Gods need to show love and extend mercy to the Ethiopian is so much greater than Philip’s desire to stay in Samaria.
Think also of the context. The Ethiopian is searching for God, right? He is returning from Jerusalem, where God’s house is located. He has spent tons of money, effort and time to get to the center of God’s world in order to find God. A chariot ride in the ancient world over thousands of miles was a huge task. The Ethiopian gave all he could to get to God. Yet he is on his way back with a scroll of Isaiah that he doesn’t even understand.
God’s chosen people failed to reach him. The Jews were not a friendly bunch, but God did not want the man to go away without what he really came for. God loves the man too much to let that happen.
So God inserts into the picture Philip. He is a man in the desert but one who is trusting God completely. God perfectly places Philip to lead this very lost man of Ethiopia into an eternal relationship with God. Philip loses his time in Samaria but another lost sheep is brought home.
Was the one man worth more than all the believers in Samaria? No, certainly not and the man’s prominence in Ethiopia has no bearing on the issue. But one lost man was not worth less than all the believers in Samaria. God’s math is just different from man’s. He sent His only Son to die for His creation, after all.

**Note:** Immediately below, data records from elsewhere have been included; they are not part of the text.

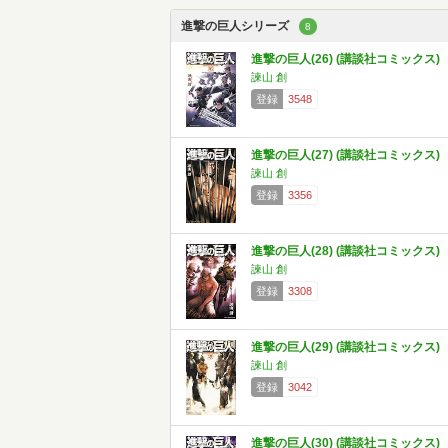
進撃の巨人シリーズ
8
進撃の巨人(26) (講談社コミックス)
諫山 創
登録
3548
進撃の巨人(27) (講談社コミックス)
諫山 創
登録
3356
進撃の巨人(28) (講談社コミックス)
諫山 創
登録
3308
進撃の巨人(29) (講談社コミックス)
諫山 創
登録
3042
進撃の巨人(30) (講談社コミックス)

So we can pray to the Lord that He bless our endeavors and keep us on the path that He has us on now. Wanting to continue doing what we love doing for the Lord is a good thing. We also must be willing to leave our plans behind in a moment when called to do so by God. We can rise up and leave, even what we love dearly, confident that God’s plan is better than ours simply because it is God doing the calling. If God is sending us through into a desert, it is to save those who are lost in the middle of it.
We can trust that His love for His people and His lost sheep is so much greater than our plan for our lives and our ministries.